Петр получил известие о бунте стрельцов, находясь в Вене, и оттуда 16 июля отправил короткую записку Ромодановскому. Приведем текст ее полностью:
«Min Her Kenih! Письмо твое, июня 17 день писанное, мне отдано, в котором пишешь, ваша милость, что семя Ивана Михайловича растет, в чем прошу быть вас крепкими; а кроме сего ничем сей огнь угасить не мочно.
Хотя зело нам жаль нынешнего полезного дела, однако сей ради причины будем к вам так, как вы не чаете».
В этом кратком, но выразительном послании изложена и концепция стрелецкого движения, выросшего, по мнению царя, из семени, посеянного Иваном Михайловичем Милославским еще в 1682 году, и намерение учинить жестокую расправу. Тон записки свидетельствует, что ненависть царя к стрельцам переливала через край и что он ехал в Москву с готовым решением относительно их судеб.
В Москве царю рассказывают о стрелецком движении и его подавлении, он сам изучает материалы розыска и чем больше узнает подробностей, тем сильнее им овладевает недовольство. Он считал, что следствие проведено поверхностно, что мера наказания участникам восстания была чрезмерно мягкой, что следователи не выяснили целей выступления и причастности к нему сил, которые он называл «семенем» Милославского. Более всего он был недоволен поспешной казнью зачинателей движения. Погибнув, они унесли с собой тайны, более всего интересовавшие царя.

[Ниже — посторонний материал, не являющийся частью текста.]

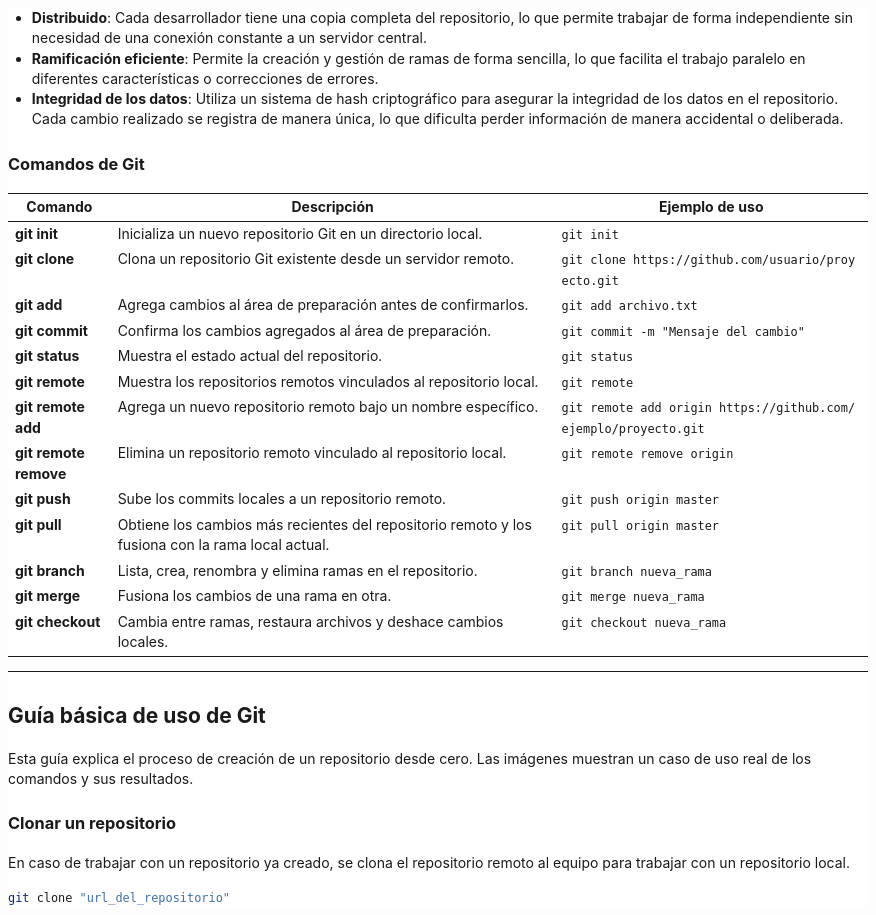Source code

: - **Distribuido**: Cada desarrollador tiene una copia completa del repositorio, lo que permite trabajar de forma independiente sin necesidad de una conexión constante a un servidor central.
- **Ramificación eficiente**: Permite la creación y gestión de ramas de forma sencilla, lo que facilita el trabajo paralelo en diferentes características o correcciones de errores.
- **Integridad de los datos**: Utiliza un sistema de hash criptográfico para asegurar la integridad de los datos en el repositorio. Cada cambio realizado se registra de manera única, lo que dificulta perder información de manera accidental o deliberada.



### Comandos de Git

| Comando       | Descripción                                                                                     | Ejemplo de uso                                       |
|---------------|-------------------------------------------------------------------------------------------------|------------------------------------------------------|
| **git init**      | Inicializa un nuevo repositorio Git en un directorio local.                                 | `git init`                                           |
| **git clone**     | Clona un repositorio Git existente desde un servidor remoto.                                | `git clone https://github.com/usuario/proyecto.git`  |
| **git add**       | Agrega cambios al área de preparación antes de confirmarlos.                                | `git add archivo.txt`                                |
| **git commit**    | Confirma los cambios agregados al área de preparación.                                        | `git commit -m "Mensaje del cambio"`                 |
| **git status**    | Muestra el estado actual del repositorio.                                                   | `git status`                                         |
| **git remote**      | Muestra los repositorios remotos vinculados al repositorio local.                  | `git remote`                                        |
| **git remote add**      | Agrega un nuevo repositorio remoto bajo un nombre específico.                      | `git remote add origin https://github.com/ejemplo/proyecto.git` |
| **git remote remove**   | Elimina un repositorio remoto vinculado al repositorio local.                            | `git remote remove origin`                          |
| **git push**            | Sube los commits locales a un repositorio remoto.                                                 | `git push origin master`                             |
| **git pull**            | Obtiene los cambios más recientes del repositorio remoto y los fusiona con la rama local actual. | `git pull origin master`                             |
| **git branch**          | Lista, crea, renombra y elimina ramas en el repositorio.                                         | `git branch nueva_rama`                              |
| **git merge**           | Fusiona los cambios de una rama en otra.                                                          | `git merge nueva_rama`                               |
| **git checkout**        | Cambia entre ramas, restaura archivos y deshace cambios locales.                                  | `git checkout nueva_rama`                            |

---

## Guía básica de uso de Git

Esta guía explica el proceso de creación de un repositorio desde cero. Las imágenes muestran un caso de uso real de los comandos y sus resultados.


### Clonar un repositorio

En caso de trabajar con un repositorio ya creado, se clona el repositorio remoto al equipo para trabajar con un repositorio local.

```bash
git clone "url_del_repositorio"
```
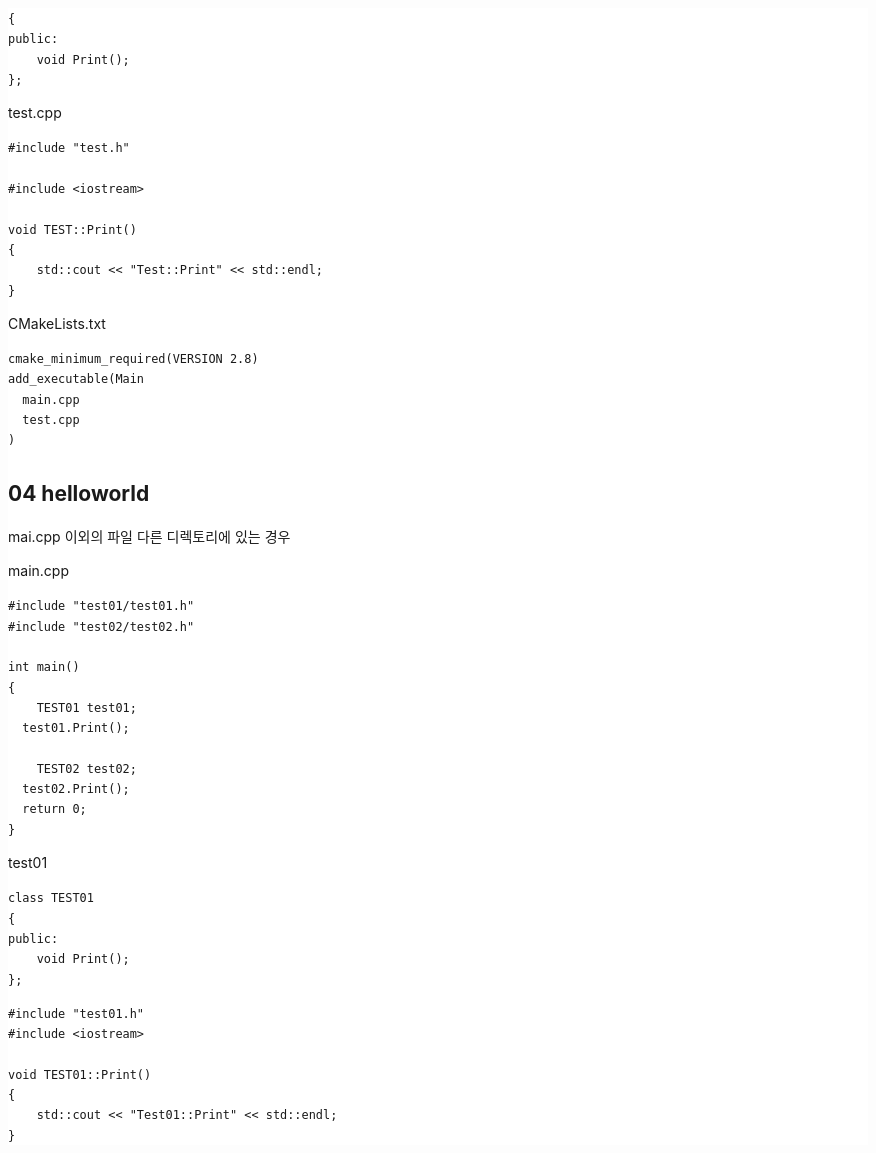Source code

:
 ```
{
public:
	void Print();
};
```
test.cpp
```
#include "test.h"

#include <iostream>

void TEST::Print()
{
	std::cout << "Test::Print" << std::endl;
}
```

CMakeLists.txt
```
cmake_minimum_required(VERSION 2.8)
add_executable(Main
  main.cpp
  test.cpp
)
```


## 04 helloworld
mai.cpp 이외의 파일 다른 디렉토리에 있는 경우

main.cpp
```
#include "test01/test01.h"
#include "test02/test02.h"

int main()
{
	TEST01 test01;
  test01.Print();

	TEST02 test02;
  test02.Print();
  return 0;
}
```

test01
```
class TEST01
{
public:
	void Print();
};
```
```
#include "test01.h"
#include <iostream>

void TEST01::Print()
{
	std::cout << "Test01::Print" << std::endl;
}
```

Взвинченность царя иногда давала срывы — совершенно ничтожные поводы вызывали у него приступы раздражительности. Современники подробно описали скандал, учиненный царем во время обеда у Лефорта, на котором присутствовали бояре, генералитет, столичная знать и иностранные дипломаты, всего около 500 человек. Когда гости рассаживались за обеденный стол, датский и польский дипломаты повздорили из-за места. Царь обоих громко назвал дураками. После того как все уселись, Петр продолжил разговор с польским послом: «В Вене на хороших хлебах я потолстел, — говорил царь, — но бедная Польша взяла все обратно». Уязвленный посол не оставил этой реплики без ответа, он выразил удивление, как это могло случиться, ибо он, посол, в Польше родился, там же вырос и все-таки остался толстяком. «Не там, а здесь, в Москве, ты отъелся», — возразил царь.